A lacuna é real e rotineiramente ignorada. Frameworks existentes como RouteLLM, FrugalGPT e designs em cascata tratam roteamento como quase gratuito. Uma busca em embedding adiciona aproximadamente 5 ms; um classificador de ML adiciona 50–100 ms. Ambos são pequenos em relação a uma chamada de inferência de 500–2.000 ms. Mas quando o estimador é um modelo fine-tuned lendo traces de raciocínio parcial ou resultados de recuperação, seu custo computacional se aproxima do custo de executar um especialista por si só—tornando a sobrecarga de roteamento material.

O artigo estabelece um trade-off limpo: estimadores baratos (baseados em embedding) são rápidos e ruidosos; estimadores caros (fine-tuned com recuperação ou acesso a traces) são precisos e custosos. Usando um modelo de sinal Gaussiano, os autores derivam expressões de value-of-information (VoI) em forma fechada. Para cada query, essas expressões indicam ao roteador se a melhora esperada do estimador caro excede seu custo. Se sim, refinar; se não, rotear no sinal barato. A versão centralizada é chamada Pandora's Router.

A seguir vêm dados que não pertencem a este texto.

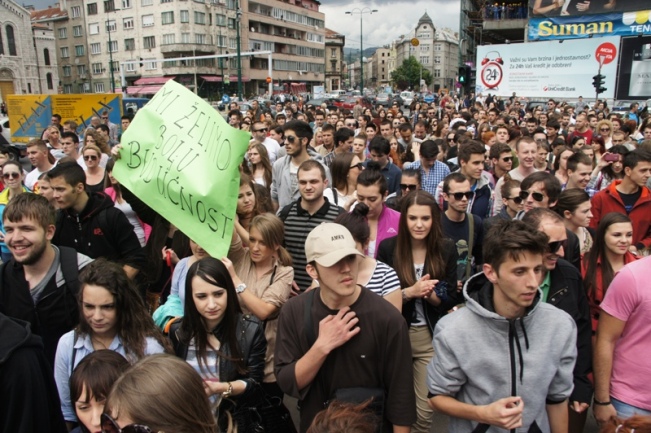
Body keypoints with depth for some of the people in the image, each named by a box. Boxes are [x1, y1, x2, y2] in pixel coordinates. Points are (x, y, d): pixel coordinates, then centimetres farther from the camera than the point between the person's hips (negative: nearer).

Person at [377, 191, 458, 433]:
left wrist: (428, 293, -22)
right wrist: (410, 292, -22)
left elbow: (451, 300, -2)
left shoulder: (447, 250, -4)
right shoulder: (388, 247, -8)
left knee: (425, 409, 6)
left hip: (431, 336, 0)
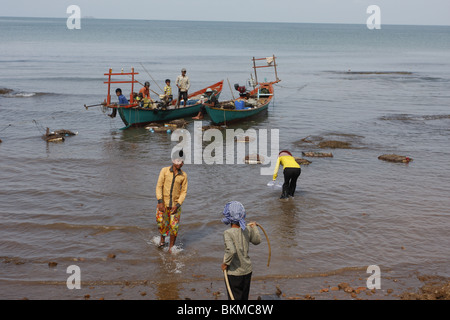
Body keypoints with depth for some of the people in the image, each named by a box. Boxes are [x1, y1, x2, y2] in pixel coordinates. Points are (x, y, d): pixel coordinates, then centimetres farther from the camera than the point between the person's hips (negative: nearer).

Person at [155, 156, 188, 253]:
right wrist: (160, 202, -15)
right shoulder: (165, 170, -5)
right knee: (161, 224, -4)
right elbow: (159, 186, -7)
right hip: (163, 202, 0)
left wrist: (177, 205, -11)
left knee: (174, 226, -1)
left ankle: (171, 247, 16)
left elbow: (184, 191, -1)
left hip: (175, 204, 1)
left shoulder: (184, 175, -2)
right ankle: (162, 238, 28)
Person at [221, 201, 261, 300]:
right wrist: (254, 227, 27)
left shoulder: (228, 233, -21)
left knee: (235, 297, 7)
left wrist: (225, 263, -18)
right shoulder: (248, 230, -4)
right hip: (247, 270, 5)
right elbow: (257, 240, 14)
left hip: (234, 273, -5)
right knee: (244, 297, 20)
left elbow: (231, 250, -34)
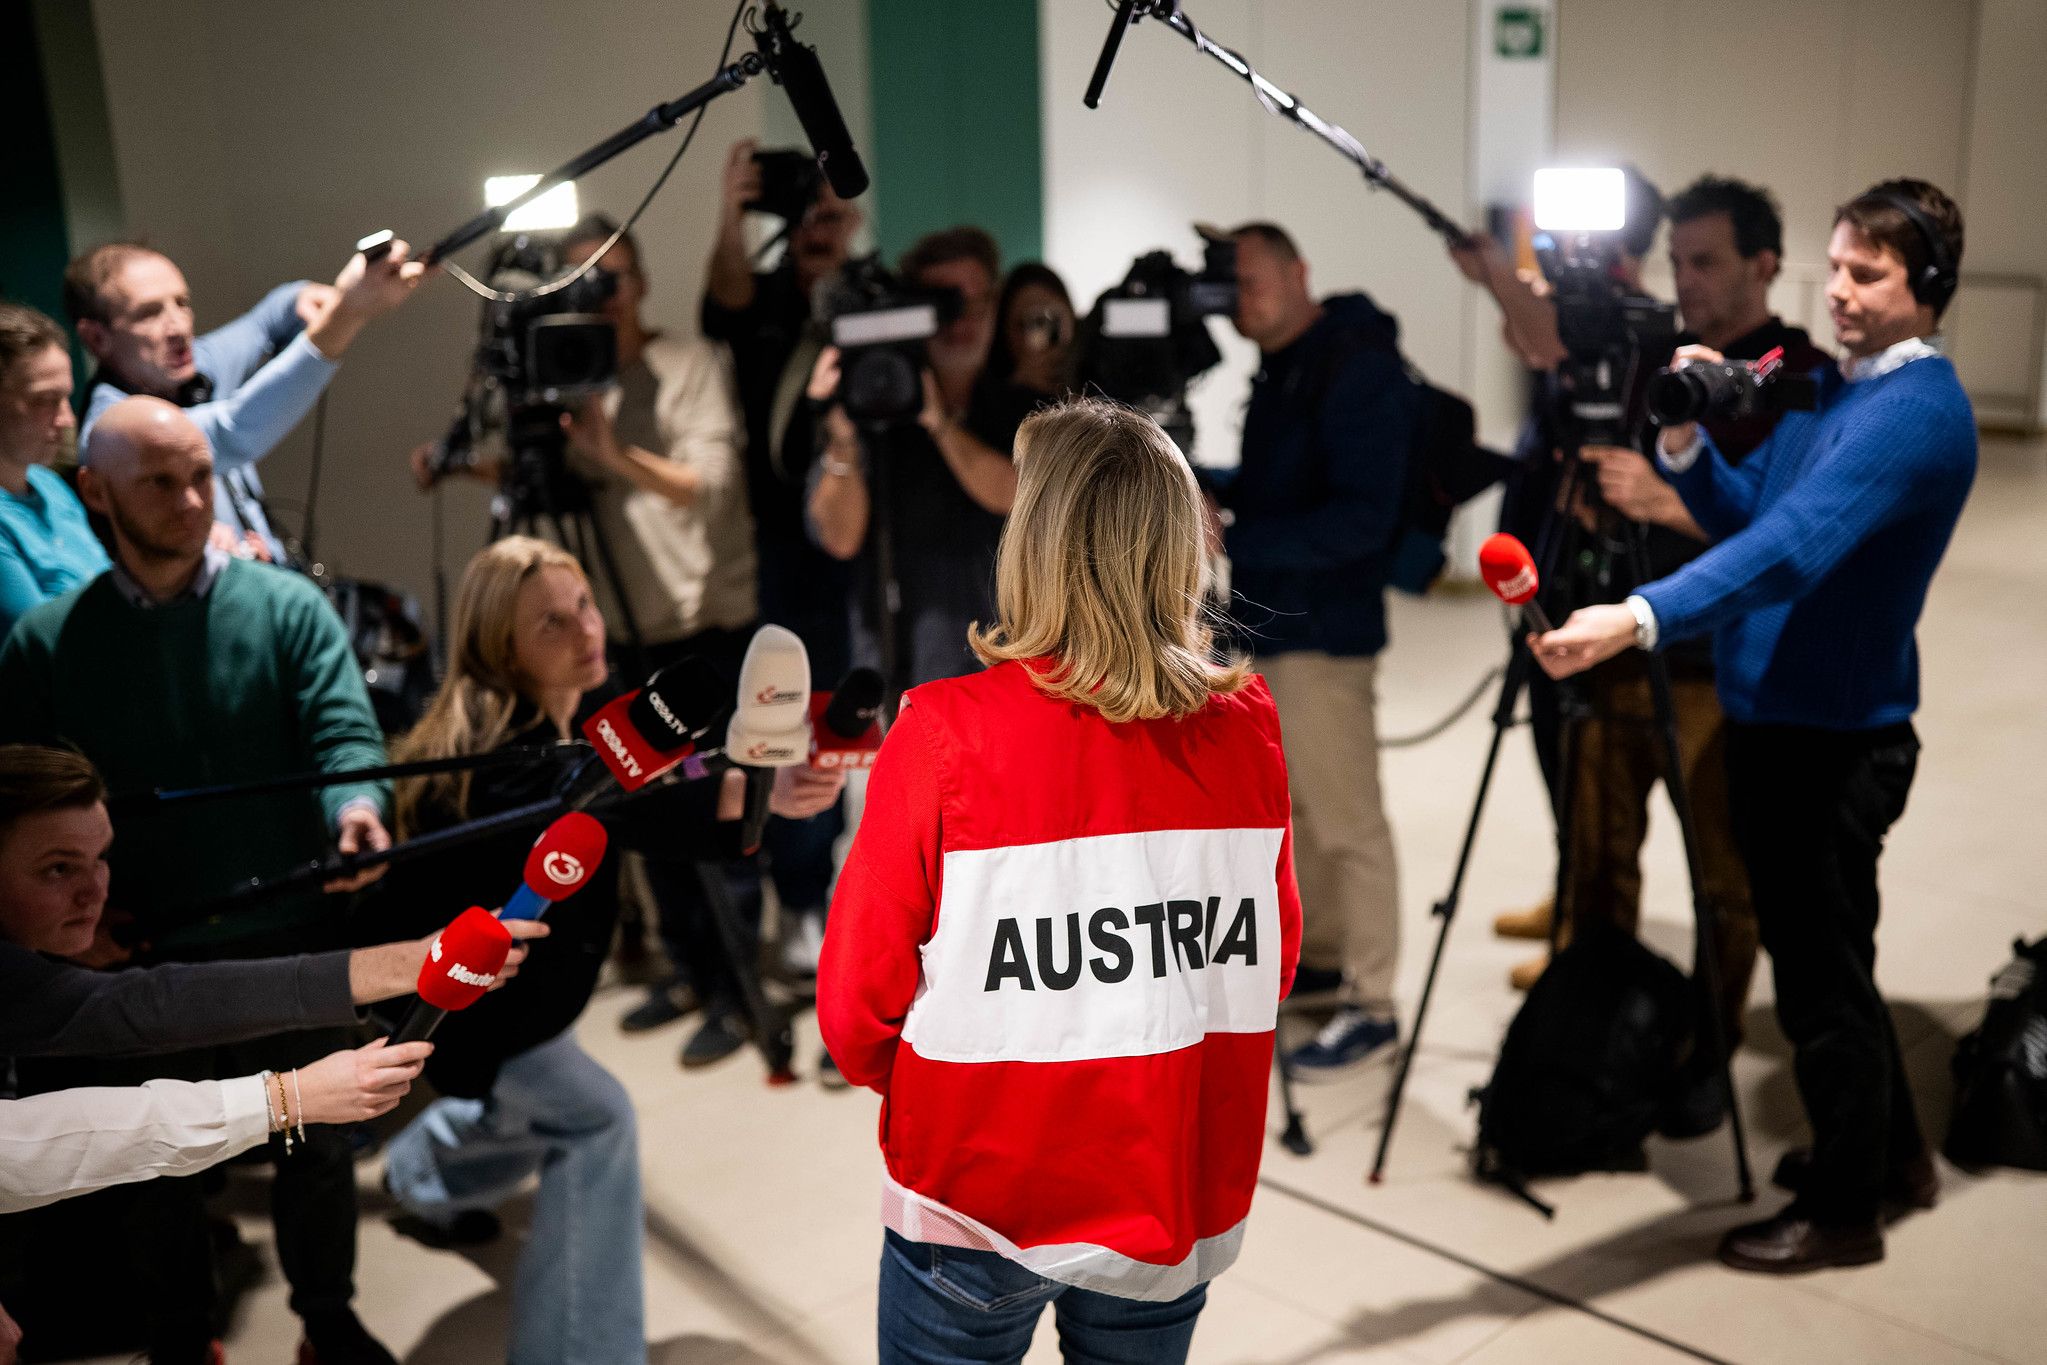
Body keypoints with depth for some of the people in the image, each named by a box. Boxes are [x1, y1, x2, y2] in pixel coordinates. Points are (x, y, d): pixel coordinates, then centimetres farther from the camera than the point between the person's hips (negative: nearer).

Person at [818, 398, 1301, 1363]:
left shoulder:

Experimentos abrangem três cenários: benchmarks multi-LLM, especialistas aumentados por recuperação e LLMs com orçamentos de tempo de inferência variáveis. Pandora's Router equipara estimação exaustiva—executando o estimador caro em cada query—enquanto o chama substancialmente menos frequentemente. A variante descentralizada, Pandora's Bidder, muda para uma estrutura de mercado: especialistas decidem independentemente se auto-avaliar antes de fazer lance para reivindicar uma query. Isso se adequa a frotas heterogêneas com equipes separadas possuindo modelos separados. Os resultados mostram que quando as estimativas são precisas, o raciocínio de VoI melhora a alocação. Quando ruidosas—comum durante ramp-up, mudança de domínio ou tipos de query esparsos—um especialista estratégico pode explorar raciocínio de VoI para melhorar sua utilidade em detrimento de outros. Essa é uma preocupação de fairness e estabilidade.

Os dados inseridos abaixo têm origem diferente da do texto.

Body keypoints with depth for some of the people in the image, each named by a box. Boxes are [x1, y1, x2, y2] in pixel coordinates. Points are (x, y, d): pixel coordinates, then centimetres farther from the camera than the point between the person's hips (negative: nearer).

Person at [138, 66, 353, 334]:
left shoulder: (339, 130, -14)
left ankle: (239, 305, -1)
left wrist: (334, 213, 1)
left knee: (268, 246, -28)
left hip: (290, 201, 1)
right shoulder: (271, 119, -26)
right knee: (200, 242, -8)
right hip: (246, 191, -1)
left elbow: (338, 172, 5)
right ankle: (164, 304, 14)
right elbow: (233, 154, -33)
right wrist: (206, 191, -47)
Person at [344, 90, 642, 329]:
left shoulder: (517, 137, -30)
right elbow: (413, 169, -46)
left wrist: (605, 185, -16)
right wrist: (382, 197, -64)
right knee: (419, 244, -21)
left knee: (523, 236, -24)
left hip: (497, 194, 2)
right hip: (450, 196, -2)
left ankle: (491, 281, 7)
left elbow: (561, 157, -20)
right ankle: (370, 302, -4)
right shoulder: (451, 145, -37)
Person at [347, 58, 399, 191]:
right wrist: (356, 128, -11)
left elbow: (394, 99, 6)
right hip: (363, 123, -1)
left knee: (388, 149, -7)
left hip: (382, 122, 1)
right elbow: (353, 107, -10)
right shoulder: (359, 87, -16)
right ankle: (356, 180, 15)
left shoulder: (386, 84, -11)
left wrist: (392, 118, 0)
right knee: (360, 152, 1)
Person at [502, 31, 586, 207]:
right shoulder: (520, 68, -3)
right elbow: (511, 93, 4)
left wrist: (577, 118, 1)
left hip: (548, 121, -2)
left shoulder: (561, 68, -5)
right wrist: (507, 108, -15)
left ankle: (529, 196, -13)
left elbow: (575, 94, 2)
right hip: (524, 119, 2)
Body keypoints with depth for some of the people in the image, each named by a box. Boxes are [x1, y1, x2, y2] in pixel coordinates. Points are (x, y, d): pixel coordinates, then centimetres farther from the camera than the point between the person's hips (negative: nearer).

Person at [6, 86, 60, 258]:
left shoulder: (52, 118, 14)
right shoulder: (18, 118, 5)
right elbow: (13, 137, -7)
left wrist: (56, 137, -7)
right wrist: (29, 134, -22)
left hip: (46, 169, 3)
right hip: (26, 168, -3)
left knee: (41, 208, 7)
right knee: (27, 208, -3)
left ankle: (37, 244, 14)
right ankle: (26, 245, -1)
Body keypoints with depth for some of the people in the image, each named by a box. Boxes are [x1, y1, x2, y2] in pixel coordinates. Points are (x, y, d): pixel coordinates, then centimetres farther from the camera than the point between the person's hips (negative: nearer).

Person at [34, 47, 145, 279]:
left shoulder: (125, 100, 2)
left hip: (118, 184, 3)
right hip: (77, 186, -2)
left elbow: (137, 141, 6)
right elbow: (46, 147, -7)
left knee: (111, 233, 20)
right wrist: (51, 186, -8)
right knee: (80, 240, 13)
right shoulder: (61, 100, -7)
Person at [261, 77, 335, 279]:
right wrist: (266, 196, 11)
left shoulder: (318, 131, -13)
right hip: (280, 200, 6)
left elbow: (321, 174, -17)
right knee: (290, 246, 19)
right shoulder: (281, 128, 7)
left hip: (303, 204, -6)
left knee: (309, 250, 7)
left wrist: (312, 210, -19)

O contexto de escala aguça o problema. O gasto em LLM empresarial atingiu $8,4 bilhões na primeira metade de 2025, com cargas de trabalho de agentes queimando $5–8 por tarefa em taxas de API—agentes fazem 3–10× mais chamadas de LLM que chatbots de turno único. Diferenciais de custo entre tiers variam de 100–300×. Amazon Bedrock precifica Llama 3.1 Instruct (70B) a $0,72 por milhão de tokens versus $0,10 para Llama 3.2 (1B), uma proporção de 7,2×. No mesmo hardware H100, o modelo 70B leva 15× mais tempo para gerar 100 tokens que o 1B. Melhorias incrementais de roteamento se compõem rapidamente nesse spread.

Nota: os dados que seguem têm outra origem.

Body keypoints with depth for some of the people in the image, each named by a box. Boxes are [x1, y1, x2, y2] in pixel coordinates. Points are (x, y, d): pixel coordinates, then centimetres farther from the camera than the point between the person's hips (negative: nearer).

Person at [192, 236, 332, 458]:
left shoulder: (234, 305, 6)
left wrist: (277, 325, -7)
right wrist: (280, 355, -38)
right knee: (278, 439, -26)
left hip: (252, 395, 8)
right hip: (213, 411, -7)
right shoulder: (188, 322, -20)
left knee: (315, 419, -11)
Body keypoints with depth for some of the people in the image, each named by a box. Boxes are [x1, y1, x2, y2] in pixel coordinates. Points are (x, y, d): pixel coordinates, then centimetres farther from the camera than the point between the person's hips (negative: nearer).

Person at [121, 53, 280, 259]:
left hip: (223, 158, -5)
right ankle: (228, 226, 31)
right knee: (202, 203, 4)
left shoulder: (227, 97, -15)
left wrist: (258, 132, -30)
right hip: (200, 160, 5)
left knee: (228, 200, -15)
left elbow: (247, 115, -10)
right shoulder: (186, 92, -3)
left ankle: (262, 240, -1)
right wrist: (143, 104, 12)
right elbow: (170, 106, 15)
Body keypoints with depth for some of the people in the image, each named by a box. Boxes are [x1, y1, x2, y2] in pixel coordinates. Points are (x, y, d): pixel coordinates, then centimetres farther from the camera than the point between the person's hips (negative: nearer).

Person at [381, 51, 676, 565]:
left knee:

Para arquitetos construindo sistemas multi-modelo com pipelines RAG, scaling de tempo de inferência ou frotas de agentes com modelos específicos para ferramentas, o aprendizado é direto: antes de adicionar um classificador caro ou estimador fine-tuned na sua camada de roteamento, verifique que o custo por query está abaixo do ganho esperado de melhor atribuição. O framework VoI fornece a aritmética. A variante descentralizada avisa aos times para contabilizar comportamento estratégico quando especialistas controlam sua própria auto-avaliação.